──────── Passage for review

I maintain a free database of NLRB legal documents at NLRBResearch.com. The database is meant to make it possible for union stewards and workers to determine what rights they have under the National Labor Relations Act without having to pay thousands of dollars a year to a service like Westlaw or LexisNexis. It is also an excellent research tool for practicing lawyers. (See my piece introducing the database from earlier this year.)
Over the last couple of months, I have made three significant improvements to the database.
First, the database now has every circuit court decision in which the NLRB was a party from 1936 to present. Like all the other documents in the database, the circuit court decisions are full-text searchable and new circuit court decisions are automatically added during the database’s daily self-update.
As part of this change, I have added a Circuit column that displays which circuit court issued the decision. The Circuit column also displays which circuit court the Board Appellate Briefs are filed in. This allows you to narrow the search to a specific circuit court.
Second, older Published Board Decisions now have both the volume page citation and the slip opinion number in the Citation field. Prior to this change, older Published Board Decisions only had the volume page citation in the Citation field. This meant that, if you tried to search for older decisions using the slip opinion number, it would not work. It also meant that when you clicked on the citation next to a case to see what documents cite to that case, it would only show the documents that cite to the volume page citation, not the documents that cite to the slip opinion number. By putting both citations in the Citation field, all of the functionality that is based on connecting citations across the various documents works exactly as it should with nothing missing.

────────────────
──────── Given entries

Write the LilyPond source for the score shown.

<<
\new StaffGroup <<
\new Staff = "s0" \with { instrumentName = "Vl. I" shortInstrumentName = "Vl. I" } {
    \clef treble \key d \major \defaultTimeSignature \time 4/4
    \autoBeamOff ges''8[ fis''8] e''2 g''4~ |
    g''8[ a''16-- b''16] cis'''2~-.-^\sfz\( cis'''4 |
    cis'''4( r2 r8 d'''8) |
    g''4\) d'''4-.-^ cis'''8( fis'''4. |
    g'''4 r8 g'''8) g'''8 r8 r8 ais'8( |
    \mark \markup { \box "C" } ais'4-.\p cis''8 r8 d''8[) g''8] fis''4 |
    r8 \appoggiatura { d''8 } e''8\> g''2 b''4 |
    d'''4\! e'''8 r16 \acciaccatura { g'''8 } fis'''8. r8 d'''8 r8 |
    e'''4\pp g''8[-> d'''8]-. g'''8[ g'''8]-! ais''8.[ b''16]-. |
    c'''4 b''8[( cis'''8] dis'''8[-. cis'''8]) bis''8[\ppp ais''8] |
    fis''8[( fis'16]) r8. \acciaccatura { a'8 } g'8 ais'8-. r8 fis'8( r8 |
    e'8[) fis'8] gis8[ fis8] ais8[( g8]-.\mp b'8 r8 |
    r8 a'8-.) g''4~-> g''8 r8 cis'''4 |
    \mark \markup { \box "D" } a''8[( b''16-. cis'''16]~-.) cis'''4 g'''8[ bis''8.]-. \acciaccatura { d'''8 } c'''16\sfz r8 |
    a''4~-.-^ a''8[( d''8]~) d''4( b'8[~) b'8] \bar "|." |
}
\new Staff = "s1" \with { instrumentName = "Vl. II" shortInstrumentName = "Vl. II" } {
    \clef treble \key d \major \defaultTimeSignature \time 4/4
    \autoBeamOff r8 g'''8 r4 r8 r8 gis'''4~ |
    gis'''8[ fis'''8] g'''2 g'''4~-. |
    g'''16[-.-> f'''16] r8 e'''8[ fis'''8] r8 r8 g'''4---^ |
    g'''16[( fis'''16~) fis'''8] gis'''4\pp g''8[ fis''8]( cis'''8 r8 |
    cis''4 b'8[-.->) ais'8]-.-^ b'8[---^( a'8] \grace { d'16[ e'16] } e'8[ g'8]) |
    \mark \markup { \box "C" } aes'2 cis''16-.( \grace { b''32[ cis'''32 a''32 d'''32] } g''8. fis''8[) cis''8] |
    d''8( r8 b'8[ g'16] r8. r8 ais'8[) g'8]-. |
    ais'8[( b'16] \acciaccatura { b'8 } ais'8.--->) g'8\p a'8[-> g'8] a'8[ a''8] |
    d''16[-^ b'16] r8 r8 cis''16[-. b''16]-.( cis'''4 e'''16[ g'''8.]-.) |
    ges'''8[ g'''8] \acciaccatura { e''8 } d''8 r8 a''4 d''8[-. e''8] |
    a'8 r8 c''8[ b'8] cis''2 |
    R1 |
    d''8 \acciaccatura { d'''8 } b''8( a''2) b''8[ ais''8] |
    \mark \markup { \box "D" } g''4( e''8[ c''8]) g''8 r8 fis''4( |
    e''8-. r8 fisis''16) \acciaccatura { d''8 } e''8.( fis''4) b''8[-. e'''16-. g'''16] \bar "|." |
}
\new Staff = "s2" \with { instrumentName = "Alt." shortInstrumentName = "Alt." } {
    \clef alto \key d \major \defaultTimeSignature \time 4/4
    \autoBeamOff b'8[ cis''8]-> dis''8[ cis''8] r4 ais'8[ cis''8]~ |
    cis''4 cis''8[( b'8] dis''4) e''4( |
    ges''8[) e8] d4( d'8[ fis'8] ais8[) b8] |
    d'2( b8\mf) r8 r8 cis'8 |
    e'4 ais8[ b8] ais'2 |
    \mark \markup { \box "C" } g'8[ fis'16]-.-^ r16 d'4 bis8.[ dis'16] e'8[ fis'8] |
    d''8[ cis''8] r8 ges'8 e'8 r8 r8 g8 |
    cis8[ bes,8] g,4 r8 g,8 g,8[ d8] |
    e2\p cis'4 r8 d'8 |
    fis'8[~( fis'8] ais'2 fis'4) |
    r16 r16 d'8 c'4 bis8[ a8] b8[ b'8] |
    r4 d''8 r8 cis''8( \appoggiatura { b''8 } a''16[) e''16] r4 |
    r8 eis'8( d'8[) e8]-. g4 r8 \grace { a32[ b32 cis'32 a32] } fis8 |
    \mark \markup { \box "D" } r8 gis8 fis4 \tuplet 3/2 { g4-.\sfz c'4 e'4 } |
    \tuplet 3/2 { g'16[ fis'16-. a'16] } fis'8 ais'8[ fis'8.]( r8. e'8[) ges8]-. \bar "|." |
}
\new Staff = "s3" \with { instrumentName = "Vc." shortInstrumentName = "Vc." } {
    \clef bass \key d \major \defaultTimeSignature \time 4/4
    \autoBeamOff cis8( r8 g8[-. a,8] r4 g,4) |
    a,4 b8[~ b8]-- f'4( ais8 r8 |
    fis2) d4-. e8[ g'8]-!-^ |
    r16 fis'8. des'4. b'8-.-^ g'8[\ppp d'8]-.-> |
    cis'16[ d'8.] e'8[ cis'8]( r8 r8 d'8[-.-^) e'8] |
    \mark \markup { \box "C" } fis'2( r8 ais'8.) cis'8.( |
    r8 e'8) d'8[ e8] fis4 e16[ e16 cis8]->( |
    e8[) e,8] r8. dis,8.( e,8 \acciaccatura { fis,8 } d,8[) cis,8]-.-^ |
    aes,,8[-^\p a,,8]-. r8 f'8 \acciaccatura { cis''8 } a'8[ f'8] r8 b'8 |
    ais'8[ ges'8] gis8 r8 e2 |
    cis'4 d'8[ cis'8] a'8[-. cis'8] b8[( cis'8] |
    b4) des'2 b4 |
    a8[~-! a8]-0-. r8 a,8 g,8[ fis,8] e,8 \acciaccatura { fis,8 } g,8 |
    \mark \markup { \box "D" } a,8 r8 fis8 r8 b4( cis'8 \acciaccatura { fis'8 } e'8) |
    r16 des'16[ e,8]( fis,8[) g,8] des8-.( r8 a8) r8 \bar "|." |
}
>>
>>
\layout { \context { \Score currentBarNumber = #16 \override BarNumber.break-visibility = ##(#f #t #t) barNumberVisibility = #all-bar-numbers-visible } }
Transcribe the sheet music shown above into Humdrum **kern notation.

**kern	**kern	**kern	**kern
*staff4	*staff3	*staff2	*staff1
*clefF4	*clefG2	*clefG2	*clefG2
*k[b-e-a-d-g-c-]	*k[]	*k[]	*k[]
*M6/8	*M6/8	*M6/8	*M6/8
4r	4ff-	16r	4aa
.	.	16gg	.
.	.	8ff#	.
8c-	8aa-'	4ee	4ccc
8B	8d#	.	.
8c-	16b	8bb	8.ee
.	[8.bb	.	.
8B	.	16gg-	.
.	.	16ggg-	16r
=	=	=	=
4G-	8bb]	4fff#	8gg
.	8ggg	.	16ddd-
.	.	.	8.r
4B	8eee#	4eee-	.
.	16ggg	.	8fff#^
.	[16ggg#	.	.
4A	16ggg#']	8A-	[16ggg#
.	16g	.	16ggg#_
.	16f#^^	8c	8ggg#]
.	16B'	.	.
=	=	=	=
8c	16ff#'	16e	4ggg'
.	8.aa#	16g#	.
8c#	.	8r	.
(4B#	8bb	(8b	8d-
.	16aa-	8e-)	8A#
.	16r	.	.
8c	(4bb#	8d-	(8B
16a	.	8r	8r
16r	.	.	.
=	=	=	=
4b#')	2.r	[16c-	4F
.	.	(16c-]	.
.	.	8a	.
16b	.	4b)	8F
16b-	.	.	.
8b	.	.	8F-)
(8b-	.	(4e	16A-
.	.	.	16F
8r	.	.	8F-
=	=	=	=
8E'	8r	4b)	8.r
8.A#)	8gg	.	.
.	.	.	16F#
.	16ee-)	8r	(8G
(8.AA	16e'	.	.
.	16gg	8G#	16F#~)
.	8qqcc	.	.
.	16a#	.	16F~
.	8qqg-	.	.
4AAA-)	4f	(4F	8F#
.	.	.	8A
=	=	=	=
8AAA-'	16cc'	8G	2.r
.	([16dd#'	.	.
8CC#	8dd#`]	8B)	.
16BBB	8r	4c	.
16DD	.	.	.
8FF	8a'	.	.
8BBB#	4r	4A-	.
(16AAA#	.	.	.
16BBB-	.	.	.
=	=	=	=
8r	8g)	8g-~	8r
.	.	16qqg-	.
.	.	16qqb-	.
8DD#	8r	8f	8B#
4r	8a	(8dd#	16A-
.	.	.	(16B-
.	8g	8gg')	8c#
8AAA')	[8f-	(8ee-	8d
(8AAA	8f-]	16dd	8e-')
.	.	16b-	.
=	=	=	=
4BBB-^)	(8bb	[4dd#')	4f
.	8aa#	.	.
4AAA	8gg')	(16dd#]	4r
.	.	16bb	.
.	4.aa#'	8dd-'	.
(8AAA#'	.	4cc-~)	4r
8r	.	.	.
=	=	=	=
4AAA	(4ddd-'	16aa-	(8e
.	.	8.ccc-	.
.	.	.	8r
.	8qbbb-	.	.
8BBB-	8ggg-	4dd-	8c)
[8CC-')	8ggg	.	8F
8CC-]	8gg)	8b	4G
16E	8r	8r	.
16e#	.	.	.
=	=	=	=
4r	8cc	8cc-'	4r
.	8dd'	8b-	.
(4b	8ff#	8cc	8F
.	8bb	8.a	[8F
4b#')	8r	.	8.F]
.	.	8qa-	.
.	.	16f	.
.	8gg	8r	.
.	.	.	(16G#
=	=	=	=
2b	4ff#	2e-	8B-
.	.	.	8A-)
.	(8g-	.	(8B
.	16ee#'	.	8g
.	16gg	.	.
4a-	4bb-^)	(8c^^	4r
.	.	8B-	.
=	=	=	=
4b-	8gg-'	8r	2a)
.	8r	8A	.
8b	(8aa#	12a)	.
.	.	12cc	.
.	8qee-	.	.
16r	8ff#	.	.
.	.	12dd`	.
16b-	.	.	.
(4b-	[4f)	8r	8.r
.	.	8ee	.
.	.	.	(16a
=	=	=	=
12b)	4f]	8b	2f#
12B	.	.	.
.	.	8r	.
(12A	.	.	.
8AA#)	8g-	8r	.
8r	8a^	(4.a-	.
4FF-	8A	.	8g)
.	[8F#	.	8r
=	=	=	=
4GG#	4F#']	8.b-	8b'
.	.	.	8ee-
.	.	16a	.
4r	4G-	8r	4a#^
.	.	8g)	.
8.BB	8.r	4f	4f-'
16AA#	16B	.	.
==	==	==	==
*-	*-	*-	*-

────────────────

Work item: Write the next part of the post about the NLRB database, picking up after its last paragraph. These entries have nothing to do with the post about the NLRB database.

Reply to the task:
Third, there is a new AI Summary for every document. Previously, all of the documents had been summarized by Google Gemini 1.5 Flash. Now they are summarized by Google Gemini 2.0 Flash. In addition to the Gemini model getting a lot better, I have figured out better ways to prompt Gemini to generate better summaries. Below is the new AI summary for the Stericycle coercive rules case.
I really do think that this database is quite useful and I have received a lot of feedback to that effect. I am a fairly active NLRB practitioner (I have five open cases at the NLRB right now) and NLRBResearch.com is the only thing I personally use to research NLRB law.
Some users of the database have become recurring donors of it, which you can do by scrolling to the bottom of this page. But I am still looking for more extensive sponsorship for the resource, including potentially from advertisers. So email me at matt@nlrbedge.com if that interests you. Also email me there if you or your organization would like a training about how best to use the database.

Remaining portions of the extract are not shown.